[Brief] Would you please retype the records that follow, word for word?

[Exercise material]

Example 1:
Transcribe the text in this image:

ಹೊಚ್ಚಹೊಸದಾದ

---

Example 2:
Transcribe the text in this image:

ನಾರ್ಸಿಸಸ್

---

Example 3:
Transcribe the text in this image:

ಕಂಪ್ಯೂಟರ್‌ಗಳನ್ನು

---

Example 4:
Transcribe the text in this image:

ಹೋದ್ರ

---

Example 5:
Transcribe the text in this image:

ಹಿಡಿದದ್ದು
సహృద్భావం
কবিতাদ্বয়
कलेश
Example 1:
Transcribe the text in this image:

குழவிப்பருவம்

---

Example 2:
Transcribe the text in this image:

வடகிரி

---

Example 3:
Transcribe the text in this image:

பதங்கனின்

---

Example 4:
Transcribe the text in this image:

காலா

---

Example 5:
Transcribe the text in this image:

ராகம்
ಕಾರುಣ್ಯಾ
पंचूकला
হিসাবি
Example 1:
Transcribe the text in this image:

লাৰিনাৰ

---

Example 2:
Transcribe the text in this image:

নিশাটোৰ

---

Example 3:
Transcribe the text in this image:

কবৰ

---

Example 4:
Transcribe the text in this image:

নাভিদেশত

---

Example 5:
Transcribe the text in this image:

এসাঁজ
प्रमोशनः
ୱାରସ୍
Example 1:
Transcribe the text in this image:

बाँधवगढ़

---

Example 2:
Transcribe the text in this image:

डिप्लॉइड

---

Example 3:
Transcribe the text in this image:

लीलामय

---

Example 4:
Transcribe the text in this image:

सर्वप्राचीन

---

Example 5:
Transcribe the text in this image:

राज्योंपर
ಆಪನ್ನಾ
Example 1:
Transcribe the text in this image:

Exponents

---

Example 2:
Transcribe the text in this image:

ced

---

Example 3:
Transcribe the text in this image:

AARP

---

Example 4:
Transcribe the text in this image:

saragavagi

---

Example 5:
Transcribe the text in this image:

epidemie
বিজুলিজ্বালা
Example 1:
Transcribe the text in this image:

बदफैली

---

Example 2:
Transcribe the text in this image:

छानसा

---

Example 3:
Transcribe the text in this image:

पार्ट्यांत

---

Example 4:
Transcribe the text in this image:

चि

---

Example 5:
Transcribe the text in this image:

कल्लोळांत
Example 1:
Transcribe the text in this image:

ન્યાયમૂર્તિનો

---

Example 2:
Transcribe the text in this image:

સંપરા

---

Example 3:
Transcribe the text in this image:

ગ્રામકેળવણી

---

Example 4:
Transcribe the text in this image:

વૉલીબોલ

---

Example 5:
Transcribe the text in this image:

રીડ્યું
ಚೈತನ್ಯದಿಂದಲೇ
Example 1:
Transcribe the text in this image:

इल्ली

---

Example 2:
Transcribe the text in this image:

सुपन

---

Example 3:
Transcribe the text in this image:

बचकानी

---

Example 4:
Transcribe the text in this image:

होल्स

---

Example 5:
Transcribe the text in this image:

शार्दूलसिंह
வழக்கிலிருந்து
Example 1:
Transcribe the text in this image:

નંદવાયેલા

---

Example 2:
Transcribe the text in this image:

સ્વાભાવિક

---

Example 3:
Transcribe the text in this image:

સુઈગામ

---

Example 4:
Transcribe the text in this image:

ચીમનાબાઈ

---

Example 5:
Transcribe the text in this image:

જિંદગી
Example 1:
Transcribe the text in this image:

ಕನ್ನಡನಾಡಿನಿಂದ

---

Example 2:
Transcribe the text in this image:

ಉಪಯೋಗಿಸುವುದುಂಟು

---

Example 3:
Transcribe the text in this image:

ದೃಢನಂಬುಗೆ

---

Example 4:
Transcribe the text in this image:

[Exercise answer]
Example 1:
Transcribe the text in this image:

ಹೊಚ್ಚಹೊಸದಾದ

---

Example 2:
Transcribe the text in this image:

ನಾರ್ಸಿಸಸ್

---

Example 3:
Transcribe the text in this image:

ಕಂಪ್ಯೂಟರ್‌ಗಳನ್ನು

---

Example 4:
Transcribe the text in this image:

ಹೋದ್ರ

---

Example 5:
Transcribe the text in this image:

ಹಿಡಿದದ್ದು
సహృద్భావం
কবিতাদ্বয়
कलेश
Example 1:
Transcribe the text in this image:

குழவிப்பருவம்

---

Example 2:
Transcribe the text in this image:

வடகிரி

---

Example 3:
Transcribe the text in this image:

பதங்கனின்

---

Example 4:
Transcribe the text in this image:

காலா

---

Example 5:
Transcribe the text in this image:

ராகம்
ಕಾರುಣ್ಯಾ
पंचूकला
হিসাবি
Example 1:
Transcribe the text in this image:

লাৰিনাৰ

---

Example 2:
Transcribe the text in this image:

নিশাটোৰ

---

Example 3:
Transcribe the text in this image:

কবৰ

---

Example 4:
Transcribe the text in this image:

নাভিদেশত

---

Example 5:
Transcribe the text in this image:

এসাঁজ
प्रमोशनः
ୱାରସ୍
Example 1:
Transcribe the text in this image:

बाँधवगढ़

---

Example 2:
Transcribe the text in this image:

डिप्लॉइड

---

Example 3:
Transcribe the text in this image:

लीलामय

---

Example 4:
Transcribe the text in this image:

सर्वप्राचीन

---

Example 5:
Transcribe the text in this image:

राज्योंपर
ಆಪನ್ನಾ
Example 1:
Transcribe the text in this image:

Exponents

---

Example 2:
Transcribe the text in this image:

ced

---

Example 3:
Transcribe the text in this image:

AARP

---

Example 4:
Transcribe the text in this image:

saragavagi

---

Example 5:
Transcribe the text in this image:

epidemie
বিজুলিজ্বালা
Example 1:
Transcribe the text in this image:

बदफैली

---

Example 2:
Transcribe the text in this image:

छानसा

---

Example 3:
Transcribe the text in this image:

पार्ट्यांत

---

Example 4:
Transcribe the text in this image:

चि

---

Example 5:
Transcribe the text in this image:

कल्लोळांत
Example 1:
Transcribe the text in this image:

ન્યાયમૂર્તિનો

---

Example 2:
Transcribe the text in this image:

સંપરા

---

Example 3:
Transcribe the text in this image:

ગ્રામકેળવણી

---

Example 4:
Transcribe the text in this image:

વૉલીબોલ

---

Example 5:
Transcribe the text in this image:

રીડ્યું
ಚೈತನ್ಯದಿಂದಲೇ
Example 1:
Transcribe the text in this image:

इल्ली

---

Example 2:
Transcribe the text in this image:

सुपन

---

Example 3:
Transcribe the text in this image:

बचकानी

---

Example 4:
Transcribe the text in this image:

होल्स

---

Example 5:
Transcribe the text in this image:

शार्दूलसिंह
வழக்கிலிருந்து
Example 1:
Transcribe the text in this image:

નંદવાયેલા

---

Example 2:
Transcribe the text in this image:

સ્વાભાવિક

---

Example 3:
Transcribe the text in this image:

સુઈગામ

---

Example 4:
Transcribe the text in this image:

ચીમનાબાઈ

---

Example 5:
Transcribe the text in this image:

જિંદગી
Example 1:
Transcribe the text in this image:

ಕನ್ನಡನಾಡಿನಿಂದ

---

Example 2:
Transcribe the text in this image:

ಉಪಯೋಗಿಸುವುದುಂಟು

---

Example 3:
Transcribe the text in this image:

ದೃಢನಂಬುಗೆ

---

Example 4:
Transcribe the text in this image:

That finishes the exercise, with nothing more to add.